Dans un communiqué alarmant, l’organisation Journaliste en danger (JED) tire la sonnette d’alarme sur les violences subies par les professionnels des médias depuis la prise des villes de Goma et Bukavu par les rebelles du M23, soutenus par l’armée rwandaise.
Enrôlements forcés, menaces, enlèvements, pillages de radios et censures : les journalistes deviennent les premières victimes collatérales d’un conflit qui ne cesse d’endeuiller la région.

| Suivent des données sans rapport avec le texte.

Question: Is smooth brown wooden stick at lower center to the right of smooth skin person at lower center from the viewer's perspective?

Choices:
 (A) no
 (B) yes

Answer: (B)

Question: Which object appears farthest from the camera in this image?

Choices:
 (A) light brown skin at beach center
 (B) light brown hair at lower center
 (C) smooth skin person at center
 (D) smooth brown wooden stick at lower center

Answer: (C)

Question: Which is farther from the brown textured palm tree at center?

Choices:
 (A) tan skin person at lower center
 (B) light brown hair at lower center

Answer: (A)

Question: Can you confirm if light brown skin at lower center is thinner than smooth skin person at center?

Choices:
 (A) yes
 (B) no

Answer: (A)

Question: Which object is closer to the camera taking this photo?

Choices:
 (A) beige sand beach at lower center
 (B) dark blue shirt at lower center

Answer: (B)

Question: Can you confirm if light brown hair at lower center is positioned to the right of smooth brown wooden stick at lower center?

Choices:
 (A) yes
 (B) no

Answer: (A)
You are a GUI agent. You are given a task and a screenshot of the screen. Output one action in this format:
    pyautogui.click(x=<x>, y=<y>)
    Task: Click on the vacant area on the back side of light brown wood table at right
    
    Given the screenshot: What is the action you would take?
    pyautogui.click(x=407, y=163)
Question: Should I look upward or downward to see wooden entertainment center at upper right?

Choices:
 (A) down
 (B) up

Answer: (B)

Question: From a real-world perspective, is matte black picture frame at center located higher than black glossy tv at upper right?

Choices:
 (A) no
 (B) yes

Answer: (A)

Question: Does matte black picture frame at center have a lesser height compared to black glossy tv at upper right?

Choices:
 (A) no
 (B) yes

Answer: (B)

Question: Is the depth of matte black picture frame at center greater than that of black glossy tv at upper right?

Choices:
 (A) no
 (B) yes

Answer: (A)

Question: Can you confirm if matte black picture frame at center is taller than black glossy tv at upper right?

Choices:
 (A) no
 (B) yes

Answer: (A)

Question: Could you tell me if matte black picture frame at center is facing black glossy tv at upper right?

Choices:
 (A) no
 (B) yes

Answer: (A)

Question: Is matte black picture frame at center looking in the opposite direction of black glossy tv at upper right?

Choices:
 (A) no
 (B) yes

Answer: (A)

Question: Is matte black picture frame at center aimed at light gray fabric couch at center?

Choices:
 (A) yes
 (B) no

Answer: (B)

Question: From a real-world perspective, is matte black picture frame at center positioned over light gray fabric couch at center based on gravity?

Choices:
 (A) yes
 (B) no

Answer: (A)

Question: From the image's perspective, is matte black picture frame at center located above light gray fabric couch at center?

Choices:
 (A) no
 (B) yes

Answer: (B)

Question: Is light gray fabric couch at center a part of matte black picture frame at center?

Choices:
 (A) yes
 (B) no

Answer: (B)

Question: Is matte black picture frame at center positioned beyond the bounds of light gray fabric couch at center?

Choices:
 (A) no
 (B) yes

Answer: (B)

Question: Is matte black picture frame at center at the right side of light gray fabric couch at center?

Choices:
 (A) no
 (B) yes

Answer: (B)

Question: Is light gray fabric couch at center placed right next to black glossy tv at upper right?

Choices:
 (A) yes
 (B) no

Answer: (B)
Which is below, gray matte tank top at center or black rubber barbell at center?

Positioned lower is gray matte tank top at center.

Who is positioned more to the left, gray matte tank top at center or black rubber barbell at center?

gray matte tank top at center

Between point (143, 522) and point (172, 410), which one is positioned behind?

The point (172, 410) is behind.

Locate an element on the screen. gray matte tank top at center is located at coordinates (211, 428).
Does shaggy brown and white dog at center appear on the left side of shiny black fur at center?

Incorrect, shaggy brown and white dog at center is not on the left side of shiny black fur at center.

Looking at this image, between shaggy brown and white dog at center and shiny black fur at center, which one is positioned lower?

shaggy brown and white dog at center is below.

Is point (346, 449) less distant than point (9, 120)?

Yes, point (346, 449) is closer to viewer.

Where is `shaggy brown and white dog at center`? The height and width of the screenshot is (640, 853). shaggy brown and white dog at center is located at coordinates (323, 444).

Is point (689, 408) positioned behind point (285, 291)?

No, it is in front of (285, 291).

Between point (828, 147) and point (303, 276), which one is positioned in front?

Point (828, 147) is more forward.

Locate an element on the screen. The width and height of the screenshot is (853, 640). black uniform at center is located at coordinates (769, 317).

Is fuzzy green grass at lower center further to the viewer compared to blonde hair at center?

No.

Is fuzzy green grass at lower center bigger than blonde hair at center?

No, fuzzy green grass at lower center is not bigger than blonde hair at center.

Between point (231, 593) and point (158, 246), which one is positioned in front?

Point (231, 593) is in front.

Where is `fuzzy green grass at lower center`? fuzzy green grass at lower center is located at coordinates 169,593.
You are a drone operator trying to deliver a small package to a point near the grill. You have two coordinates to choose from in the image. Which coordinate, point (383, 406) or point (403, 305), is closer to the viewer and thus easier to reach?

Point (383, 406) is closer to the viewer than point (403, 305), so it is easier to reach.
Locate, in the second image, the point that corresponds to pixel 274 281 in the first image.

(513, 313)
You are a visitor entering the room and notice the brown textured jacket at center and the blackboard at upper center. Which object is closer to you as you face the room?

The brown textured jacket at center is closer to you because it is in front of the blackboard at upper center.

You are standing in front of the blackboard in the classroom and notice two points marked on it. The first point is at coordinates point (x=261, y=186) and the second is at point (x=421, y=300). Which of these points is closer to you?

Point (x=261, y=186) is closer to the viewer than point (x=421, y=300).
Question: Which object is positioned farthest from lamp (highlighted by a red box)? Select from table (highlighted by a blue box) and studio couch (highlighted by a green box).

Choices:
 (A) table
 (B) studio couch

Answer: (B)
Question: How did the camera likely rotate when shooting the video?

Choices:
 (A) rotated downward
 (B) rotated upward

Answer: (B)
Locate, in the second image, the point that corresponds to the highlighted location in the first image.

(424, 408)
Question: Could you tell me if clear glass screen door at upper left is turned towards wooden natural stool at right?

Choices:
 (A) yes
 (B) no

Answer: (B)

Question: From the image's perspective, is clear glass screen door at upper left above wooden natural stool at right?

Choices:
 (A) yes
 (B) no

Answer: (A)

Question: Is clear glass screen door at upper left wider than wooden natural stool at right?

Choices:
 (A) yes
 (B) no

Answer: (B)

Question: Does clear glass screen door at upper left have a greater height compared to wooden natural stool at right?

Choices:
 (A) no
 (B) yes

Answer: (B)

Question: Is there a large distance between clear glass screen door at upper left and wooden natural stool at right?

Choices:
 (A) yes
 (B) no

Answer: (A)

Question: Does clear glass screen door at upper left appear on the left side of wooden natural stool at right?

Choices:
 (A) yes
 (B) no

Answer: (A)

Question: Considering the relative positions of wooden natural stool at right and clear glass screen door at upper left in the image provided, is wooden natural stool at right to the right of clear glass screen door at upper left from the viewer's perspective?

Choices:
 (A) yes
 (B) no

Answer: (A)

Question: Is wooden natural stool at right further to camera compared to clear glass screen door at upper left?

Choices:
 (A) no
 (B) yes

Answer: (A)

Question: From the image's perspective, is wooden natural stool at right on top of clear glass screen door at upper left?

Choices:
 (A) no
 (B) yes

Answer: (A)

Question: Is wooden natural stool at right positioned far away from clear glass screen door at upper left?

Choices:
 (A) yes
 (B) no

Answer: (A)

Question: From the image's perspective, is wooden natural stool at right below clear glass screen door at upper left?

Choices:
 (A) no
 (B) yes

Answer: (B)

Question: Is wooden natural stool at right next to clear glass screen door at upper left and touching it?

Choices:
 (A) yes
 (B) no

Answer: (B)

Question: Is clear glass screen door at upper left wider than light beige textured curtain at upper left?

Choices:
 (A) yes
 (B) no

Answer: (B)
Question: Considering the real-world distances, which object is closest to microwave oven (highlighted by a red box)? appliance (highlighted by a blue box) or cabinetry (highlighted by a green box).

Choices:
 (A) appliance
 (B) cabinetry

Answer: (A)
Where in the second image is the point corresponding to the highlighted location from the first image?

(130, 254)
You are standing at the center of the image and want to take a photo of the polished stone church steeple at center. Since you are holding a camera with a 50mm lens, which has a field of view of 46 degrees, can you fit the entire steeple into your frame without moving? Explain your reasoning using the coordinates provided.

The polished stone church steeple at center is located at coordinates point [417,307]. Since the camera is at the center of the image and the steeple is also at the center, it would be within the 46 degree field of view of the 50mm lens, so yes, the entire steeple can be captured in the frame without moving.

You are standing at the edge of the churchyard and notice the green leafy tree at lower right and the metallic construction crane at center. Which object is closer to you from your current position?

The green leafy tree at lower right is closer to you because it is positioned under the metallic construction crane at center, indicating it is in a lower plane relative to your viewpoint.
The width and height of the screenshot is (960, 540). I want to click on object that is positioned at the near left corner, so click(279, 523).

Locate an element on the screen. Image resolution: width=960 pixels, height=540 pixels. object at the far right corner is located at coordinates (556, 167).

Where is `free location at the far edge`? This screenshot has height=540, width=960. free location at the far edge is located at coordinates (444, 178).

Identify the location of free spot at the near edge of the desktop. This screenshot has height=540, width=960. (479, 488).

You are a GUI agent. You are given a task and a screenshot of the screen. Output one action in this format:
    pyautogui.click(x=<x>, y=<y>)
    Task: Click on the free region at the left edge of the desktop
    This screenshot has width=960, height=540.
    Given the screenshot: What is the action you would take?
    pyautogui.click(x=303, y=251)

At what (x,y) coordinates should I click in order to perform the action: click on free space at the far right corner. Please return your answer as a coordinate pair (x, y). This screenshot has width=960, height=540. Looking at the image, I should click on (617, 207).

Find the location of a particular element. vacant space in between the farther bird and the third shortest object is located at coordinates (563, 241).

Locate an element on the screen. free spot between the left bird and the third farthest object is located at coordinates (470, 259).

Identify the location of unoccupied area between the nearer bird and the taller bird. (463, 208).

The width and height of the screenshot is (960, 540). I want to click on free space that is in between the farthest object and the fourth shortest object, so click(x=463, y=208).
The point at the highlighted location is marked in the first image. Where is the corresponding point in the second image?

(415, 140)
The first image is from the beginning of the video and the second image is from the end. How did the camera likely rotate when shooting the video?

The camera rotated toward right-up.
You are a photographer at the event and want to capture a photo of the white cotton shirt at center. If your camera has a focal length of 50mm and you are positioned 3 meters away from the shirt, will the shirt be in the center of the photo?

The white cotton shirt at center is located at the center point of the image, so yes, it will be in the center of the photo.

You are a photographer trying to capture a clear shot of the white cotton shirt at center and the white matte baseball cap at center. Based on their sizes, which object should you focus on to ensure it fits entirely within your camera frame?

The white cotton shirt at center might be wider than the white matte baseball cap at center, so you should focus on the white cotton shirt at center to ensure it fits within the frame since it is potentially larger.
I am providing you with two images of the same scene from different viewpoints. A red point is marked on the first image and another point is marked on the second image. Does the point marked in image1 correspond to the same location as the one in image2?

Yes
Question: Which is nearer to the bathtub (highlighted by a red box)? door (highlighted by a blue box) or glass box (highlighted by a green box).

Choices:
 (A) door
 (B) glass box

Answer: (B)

Journalisme muselé sous contrôle rebelle
Depuis le début de l’année 2025, les provinces du Nord-Kivu et du Sud-Kivu enregistrent le plus grand nombre d’attaques contre la liberté de la presse dans tout le pays. Au moins une cinquantaine de journalistes ont été contraints de fuir leurs localités pour échapper à la répression. Certains sont enrôlés de force dans des camps idéologiques où ils apprennent à manier les armes, une dérive inacceptable selon JED, qui y voit la fin du journalisme indépendant dans ces territoires.
Pire encore, une réunion tenue à Bukavu le 23 février dernier par les responsables de la communication du M23 a imposé une série de directives interdisant toute diffusion d’informations critiques envers la rébellion. Un véritable blackout médiatique s’est installé, réduisant au silence les témoins des exactions et des crimes perpétrés dans ces zones.
Un appel à la communauté internationale
Face à ce climat de peur et de contrôle, JED appelle à des pressions fortes sur les rebelles du M23 afin de mettre fin aux violations flagrantes du droit international en matière de liberté de la presse. L’organisation insiste pour que la question de la protection des journalistes figure à l’agenda des pourparlers de paix entre la RDC et le Rwanda, prévus sous la médiation des États-Unis.
“Aucun processus de paix ne peut réussir sans une presse libre et indépendante”, rappelle JED, qui demande également que les auteurs de ces crimes ne restent pas impunis.
En cette Journée mondiale de la liberté de la presse, le cri d’alarme lancé par les journalistes congolais rappelle l’urgence de défendre les libertés fondamentales dans les zones de conflit, où l’information est souvent la première victime.